TIL: SQLite Virtual Tables
I’ve been working on implementing virtual tables
for my zombiezen.com/go/sqlite
package.
I hadn’t used virtual tables in SQLite before this,
so to get a feel for the API, I played around with the feature and read up on the documentation.
Since it’s not a feature I’ve seen talked about a lot,
I wanted to share what virtual tables are, why you might want to use them, and what some limitations are.
What is a Virtual Table?
A virtual table is a table that is not stored in SQLite’s on-disk format, but rather, implemented by making callbacks into code your application provides. The SQLite distribution provides its own virtual table implementations, such as CSV, full-text search, and JSON. But you’re not limited to these virtual tables: if you use the virtual table API, you can create your own.
Some virtual tables can be brought into scope with a CREATE VIRTUAL TABLE
statement,
like the full-text search (FTS) extension:
CREATE VIRTUAL TABLE email USING fts5(sender, title, body);
These act like normal tables, except they cannot have triggers or indices, nor can their schema be modified.
Other virtual tables are “eponymous”,
which means that they are in scope without having to explicitly create them.
The generate_series
extension is a simple eponymous table
and can be used like this:
SELECT value FROM generate_series WHERE start=5 AND stop=50;
Eponymous virtual tables can also be used as table-valued functions. SQLite maps arguments to hidden columns in the virtual table in the order they were defined by the virtual table implementation. For example, the above query can be written more succinctly as:
SELECT value FROM generate_series(5, 50);
This is because in the generate_series
virtual table implementation,
it declares its schema to be:
CREATE TABLE generate_series(
value,
start HIDDEN,
stop HIDDEN,
step HIDDEN
);
Why are Virtual Tables useful?
A very useful thing virtual tables allow you to do is create table-valued functions
that can parse data from some other format.
The json_each
function is a great example of this:
it takes in JSON and then converts the object or array into a query-able table.
This way, rather than having to perform additional filtering or processing in your application,
you can keep the logic in your SQLite query.
Virtual tables can also be helpful for creating data access abstractions, like the full-text search extension or the Geopoly extension. These can be hard to create yourself, but usually in these cases you’re using the hard work of people who have already made them.
Why shouldn’t I use a Virtual Table?
Like with any technique, it’s important to consider tradeoffs of virtual tables. By their nature, virtual tables obfuscate what their data access looks like, so their performance and storage characteristics can be harder to reason about. Non-virtual SQLite tables perform well in a variety of circumstances out-of-the-box and you can control their indices as it suits your application.
Another factor to consider:
from my limited experience, implementing your own virtual tables can be somewhat tricky.
For best results, the workhorse of the virtual table callbacks,
xBestIndex
,
requires you to examine WHERE
clauses to assist in query planning.
You could just return all the data to SQLite and it will filter it for you,
but then your queries will slow down from discarding all the unused rows.

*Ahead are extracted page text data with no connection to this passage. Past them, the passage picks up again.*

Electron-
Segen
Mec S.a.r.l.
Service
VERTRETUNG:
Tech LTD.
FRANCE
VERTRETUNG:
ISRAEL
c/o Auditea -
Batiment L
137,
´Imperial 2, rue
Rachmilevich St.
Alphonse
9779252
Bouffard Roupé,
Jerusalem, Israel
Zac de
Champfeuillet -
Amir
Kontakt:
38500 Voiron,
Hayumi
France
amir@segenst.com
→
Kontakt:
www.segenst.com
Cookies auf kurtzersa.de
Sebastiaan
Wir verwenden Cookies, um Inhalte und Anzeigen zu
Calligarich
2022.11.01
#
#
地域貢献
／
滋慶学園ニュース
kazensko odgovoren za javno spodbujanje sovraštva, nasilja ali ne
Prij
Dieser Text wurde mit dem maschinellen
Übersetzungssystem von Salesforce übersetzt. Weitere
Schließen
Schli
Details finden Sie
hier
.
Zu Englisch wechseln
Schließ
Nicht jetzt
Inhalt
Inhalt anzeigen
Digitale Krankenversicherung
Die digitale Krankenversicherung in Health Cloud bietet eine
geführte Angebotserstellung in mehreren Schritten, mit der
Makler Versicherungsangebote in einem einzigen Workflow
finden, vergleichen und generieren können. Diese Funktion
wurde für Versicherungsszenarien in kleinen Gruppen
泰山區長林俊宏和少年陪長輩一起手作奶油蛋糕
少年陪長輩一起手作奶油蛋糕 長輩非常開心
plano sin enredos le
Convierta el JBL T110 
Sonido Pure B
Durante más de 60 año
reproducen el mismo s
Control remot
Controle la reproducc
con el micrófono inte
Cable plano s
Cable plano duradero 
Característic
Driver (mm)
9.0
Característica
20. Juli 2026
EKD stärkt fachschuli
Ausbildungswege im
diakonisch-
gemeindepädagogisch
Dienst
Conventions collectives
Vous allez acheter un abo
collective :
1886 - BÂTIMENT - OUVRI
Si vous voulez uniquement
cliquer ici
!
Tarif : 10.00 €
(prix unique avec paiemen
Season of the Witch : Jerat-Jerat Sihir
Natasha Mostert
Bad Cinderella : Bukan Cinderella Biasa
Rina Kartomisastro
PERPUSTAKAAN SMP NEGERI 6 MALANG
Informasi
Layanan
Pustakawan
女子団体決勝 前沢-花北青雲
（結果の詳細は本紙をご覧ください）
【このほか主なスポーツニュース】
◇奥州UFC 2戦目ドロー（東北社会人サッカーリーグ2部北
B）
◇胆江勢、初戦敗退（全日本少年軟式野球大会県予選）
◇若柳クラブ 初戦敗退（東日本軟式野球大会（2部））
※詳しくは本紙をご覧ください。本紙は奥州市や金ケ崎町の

And finally, virtual tables are not available in all SQLite drivers or languages. You may need to dynamically load virtual table implementations from C shared libraries if they’re not already compiled in. If you’re wanting to implement your own virtual table, you may need to write C or another low-level language. Because the callbacks get called frequently, they are quite performance-sensitive, so it wouldn’t make sense to implement a virtual table in Python or Ruby, for example. Depending on your application, you may need to skip the virtual table and rely on normal SQLite behavior.
Conclusion
Virtual tables are a pretty powerful SQLite feature: they let you bring just about anything into SQLite’s data model. It’s not the tool for every job, but in the right circumstances, it makes SQLite even more powerful than it already is.